Оказывается, Витя Копыто умудрился скоропостижно жениться, и на его безымянном пальце блестело новенькое обручальное кольцо. Это известие повергло всех курсантов в глубокий шок. От кого-кого, но от любвеобильного ловеласа Копыто, с его гиперпотенцией, такого решительно необдуманного шага, никто не ожидал.
Самое смешное, что в не меньшем шоке, чем мы, находился и сам молодой муж. На все многочисленные ненавязчивые вопросы о его второй половинке и причинах, приведших к таким плачевным и необратимым последствиям, Витя лишь часто, глубоко и тяжело вздыхал, и молча отмахивался рукой с золотым колечком. Парень был, явно, в глубокой депрессии и прострации. Вот угораздило, так угораздило?! Витька реально попал! Хотелось бы, посмотреть на эту даму, которая за такие короткие сроки умудрилась окрутить нашего искушенного в амурных делах казарменного Казанову и успешно довести его до дверей ЗАГСа. Скорее всего, Копыто опьяненный сладким воздухом свободы, ушел в глубокий разудалый загул и женился, фактически не приходя в сознание. Практически, на автопилоте! Очнулся, так сказать, уже мужем, и не дай бог, многодетным отцом?! Ладно, не будем гадать и домысливать! Отойдет от шока, сам расскажет.
Вытряхнувшись из автобуса на нужной остановке с названием «Авиаучилище», шумная, галдящая толпа, подхватив свои чемоданы и объемные спортивные сумки, дружно двинулась к КПП — контрольно-пропускному пункту.

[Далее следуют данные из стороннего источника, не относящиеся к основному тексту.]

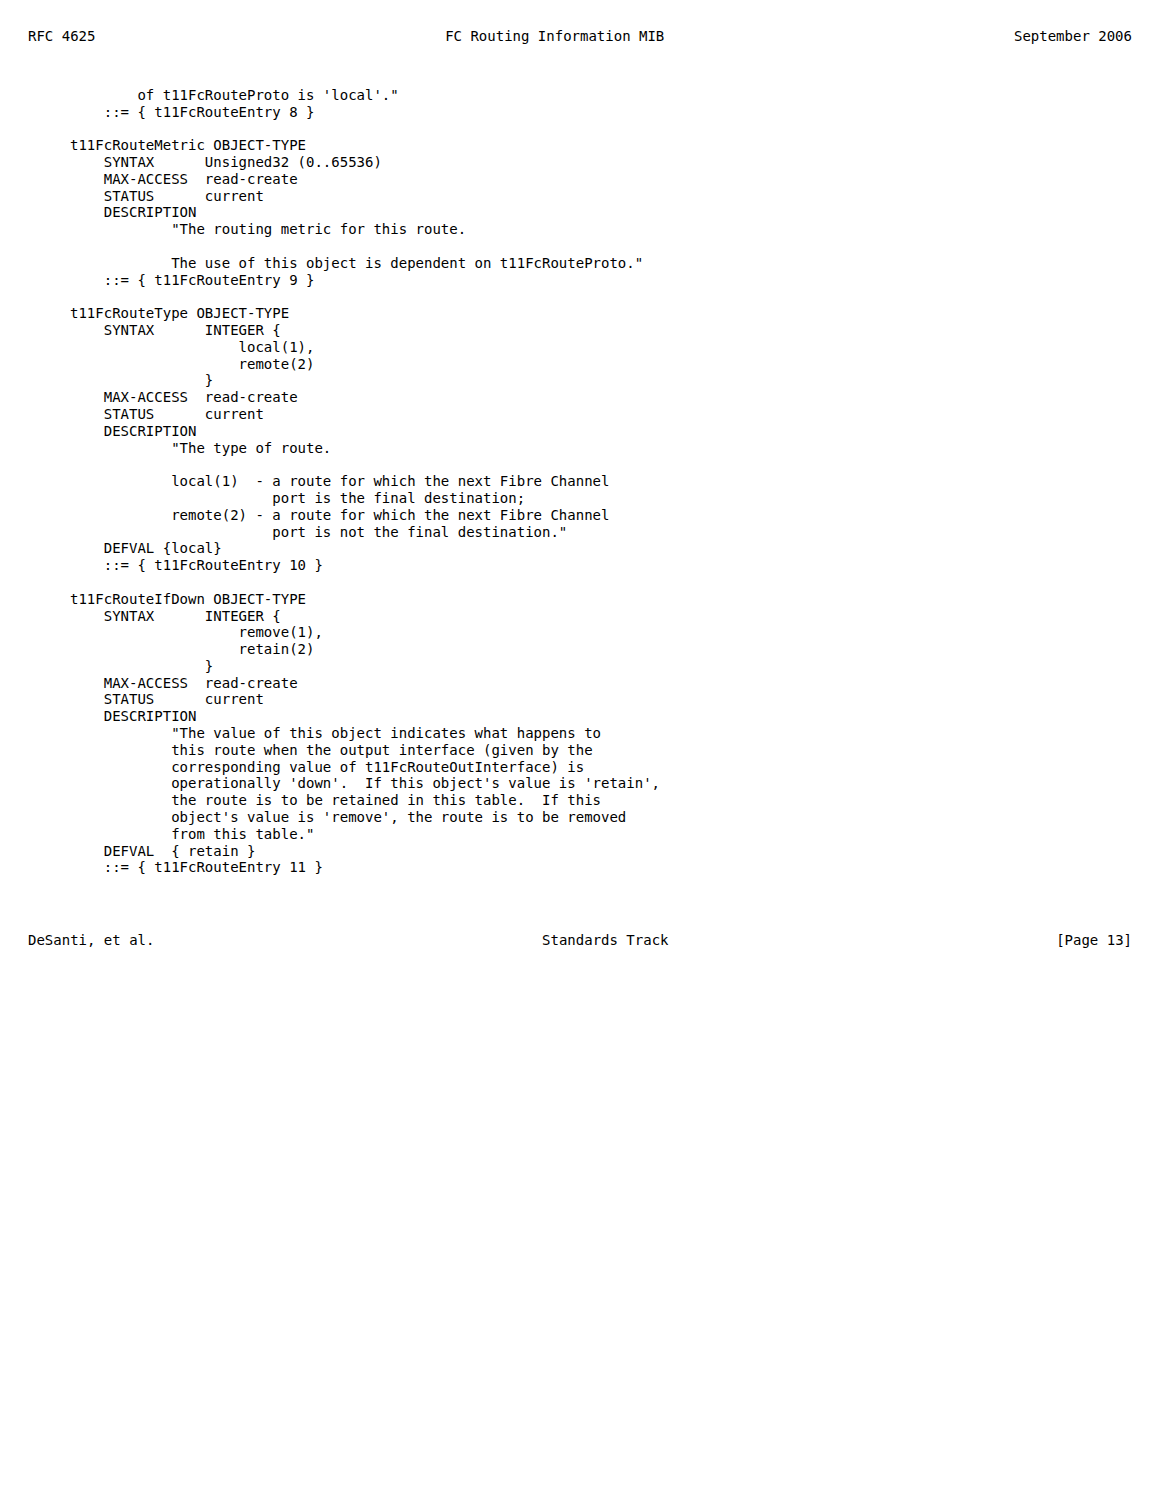RFC 4625 FC Routing Information MIB September 2006
of t11FcRouteProto is 'local'." ::= { t11FcRouteEntry 8 } t11FcRouteMetric OBJECT-TYPE SYNTAX Unsigned32 (0..65536) MAX-ACCESS read-create STATUS current DESCRIPTION "The routing metric for this route. The use of this object is dependent on t11FcRouteProto." ::= { t11FcRouteEntry 9 } t11FcRouteType OBJECT-TYPE SYNTAX INTEGER { local(1), remote(2) } MAX-ACCESS read-create STATUS current DESCRIPTION "The type of route. local(1) - a route for which the next Fibre Channel port is the final destination; remote(2) - a route for which the next Fibre Channel port is not the final destination." DEFVAL {local} ::= { t11FcRouteEntry 10 } t11FcRouteIfDown OBJECT-TYPE SYNTAX INTEGER { remove(1), retain(2) } MAX-ACCESS read-create STATUS current DESCRIPTION "The value of this object indicates what happens to this route when the output interface (given by the corresponding value of t11FcRouteOutInterface) is operationally 'down'. If this object's value is 'retain', the route is to be retained in this table. If this object's value is 'remove', the route is to be removed from this table." DEFVAL { retain } ::= { t11FcRouteEntry 11 }
DeSanti, et al. Standards Track[Page 13]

От остановки автобуса до КПП вела прямолинейная асфальтированная дорога, протяженностью метров 800-т. Уже виднелся знаменитый училищный пруд, расположенный непосредственно возле двухэтажного здания КПП и задранный в небо памятник легендарному истребителю МИГ-21. Сладкое волнение и легкая нервозность охватили всех нас. По спине забегали мурашки, размером с упитанную кошку. К горлу подступил комок, на глазах навернулись непроизвольные слезы умиления и сопливого восторга. Дома! Пусть не в родительском доме, но за два года учебы, училище стало нашим вторым домом. Не очень уютным и комфортным конечно, но все же родным и почти любимым.

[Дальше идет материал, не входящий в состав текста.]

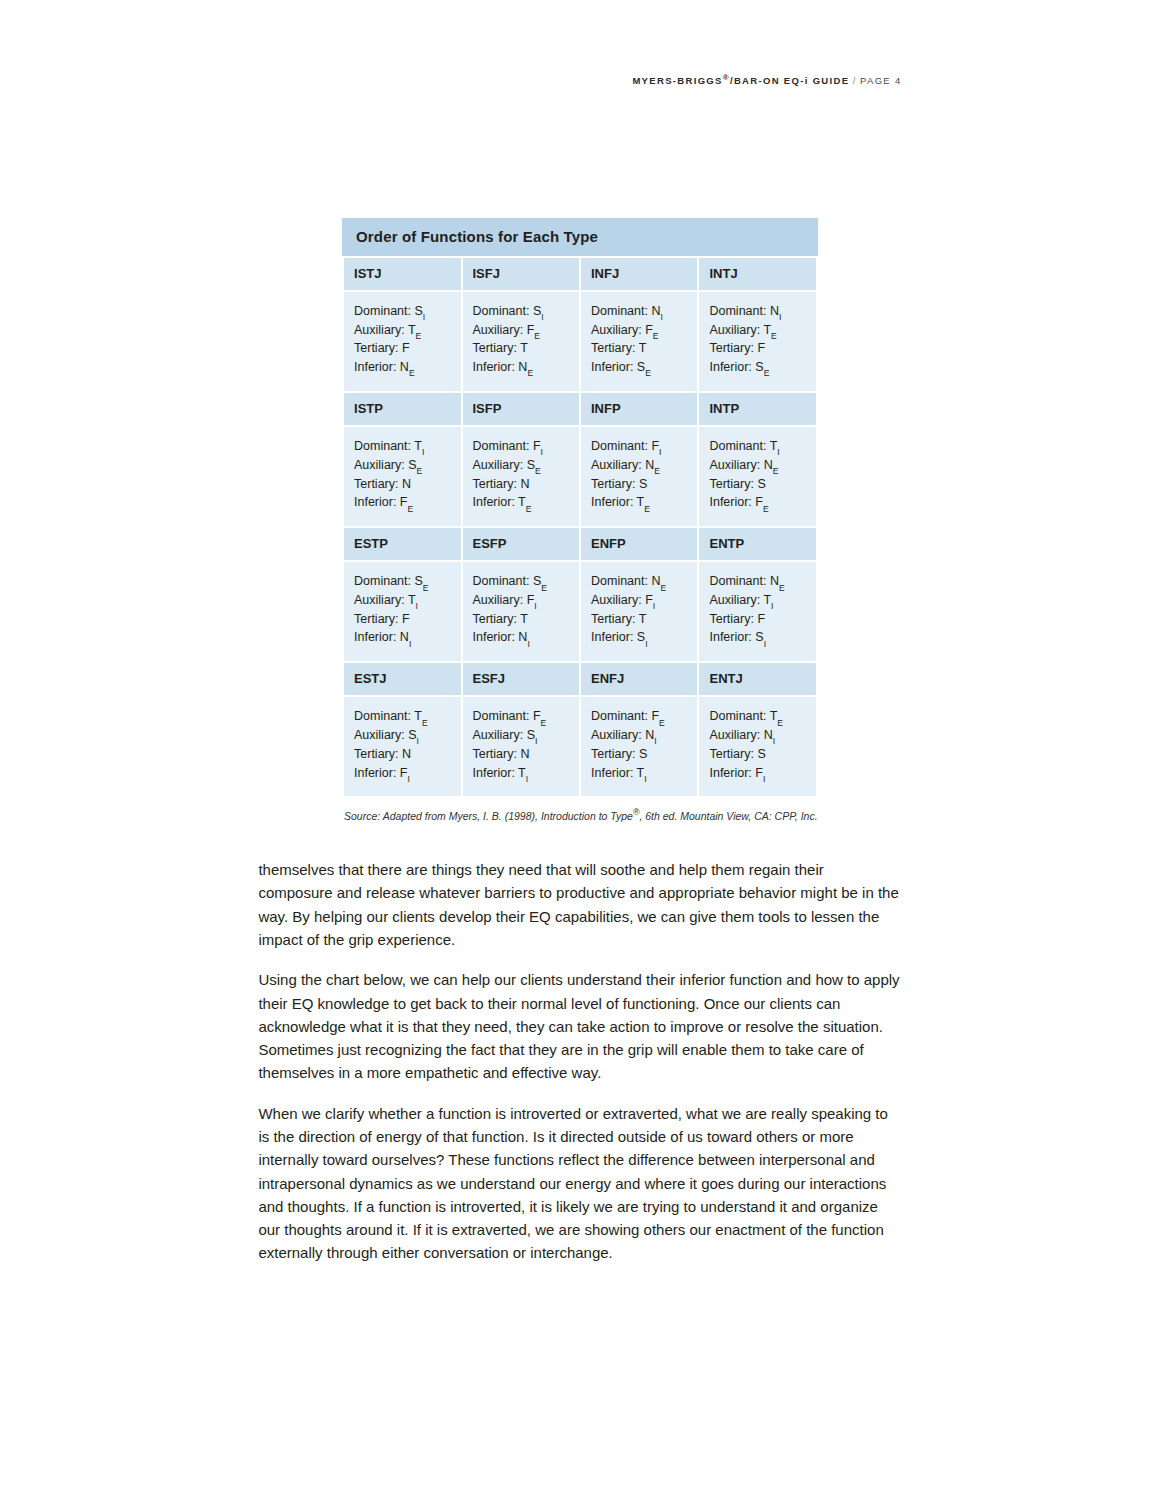MYERS-BRIGGS®/BAR-ON EQ-i GUIDE/PAGE 4
Order of Functions for Each Type
| ISTJ | ISFJ | INFJ | INTJ |
| --- | --- | --- | --- |
| Dominant: S I Auxiliary: T E Tertiary: F Inferior: N E | Dominant: S I Auxiliary: F E Tertiary: T Inferior: N E | Dominant: N I Auxiliary: F E Tertiary: T Inferior: S E | Dominant: N I Auxiliary: T E Tertiary: F Inferior: S E |
| ISTP | ISFP | INFP | INTP |
| Dominant: T I Auxiliary: S E Tertiary: N Inferior: F E | Dominant: F I Auxiliary: S E Tertiary: N Inferior: T E | Dominant: F I Auxiliary: N E Tertiary: S Inferior: T E | Dominant: T I Auxiliary: N E Tertiary: S Inferior: F E |
| ESTP | ESFP | ENFP | ENTP |
| Dominant: S E Auxiliary: T I Tertiary: F Inferior: N I | Dominant: S E Auxiliary: F I Tertiary: T Inferior: N I | Dominant: N E Auxiliary: F I Tertiary: T Inferior: S I | Dominant: N E Auxiliary: T I Tertiary: F Inferior: S I |
| ESTJ | ESFJ | ENFJ | ENTJ |
| Dominant: T E Auxiliary: S I Tertiary: N Inferior: F I | Dominant: F E Auxiliary: S I Tertiary: N Inferior: T I | Dominant: F E Auxiliary: N I Tertiary: S Inferior: T I | Dominant: T E Auxiliary: N I Tertiary: S Inferior: F I |
Source: Adapted from Myers, I. B. (1998), Introduction to Type®, 6th ed. Mountain View, CA: CPP, Inc.
themselves that there are things they need that will soothe and help them regain their composure and release whatever barriers to productive and appropriate behavior might be in the way. By helping our clients develop their EQ capabilities, we can give them tools to lessen the impact of the grip experience.
Using the chart below, we can help our clients understand their inferior function and how to apply their EQ knowledge to get back to their normal level of functioning. Once our clients can acknowledge what it is that they need, they can take action to improve or resolve the situation. Sometimes just recognizing the fact that they are in the grip will enable them to take care of themselves in a more empathetic and effective way.
When we clarify whether a function is introverted or extraverted, what we are really speaking to is the direction of energy of that function. Is it directed outside of us toward others or more internally toward ourselves? These functions reflect the difference between interpersonal and intrapersonal dynamics as we understand our energy and where it goes during our interactions and thoughts. If a function is introverted, it is likely we are trying to understand it and organize our thoughts around it. If it is extraverted, we are showing others our enactment of the function externally through either conversation or interchange.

По мере приближения к училищу, нас стало охватывать чувство, похожее на смутное беспокойство. Еще бы, у ворот нашей военной альма-матер, творилось нечто непонятное. У здания КПП колыхалось и штормило однородное зеленое море, состоящее из курсантов-отпускников.
Итак, прямо перед воротами КПП, толпился весь наш батальон в полном составе — без малого 1000 человек. Все в парадной форме, с чемоданами в руках. Ворота КПП были наглухо закрыты, и открывать их, похоже, никто не торопился. Вот это да?! Такого, в истории училища еще не было. Понятно, когда ворота закрывают, чтобы лишить курсантов свободы и запереть их внутри охраняемой территории, обтянутой многочисленными рядами колючей проволоки, но чтобы держать ребят на свободе и не принимать их в свои крепкие и заботливые объятья?! Это уже, что-то из области фантастики! Чтобы армия добровольно отказалась от 1000 молодых и крепких парней и спокойно отпустила их на все четыре стороны. Не бывало такого!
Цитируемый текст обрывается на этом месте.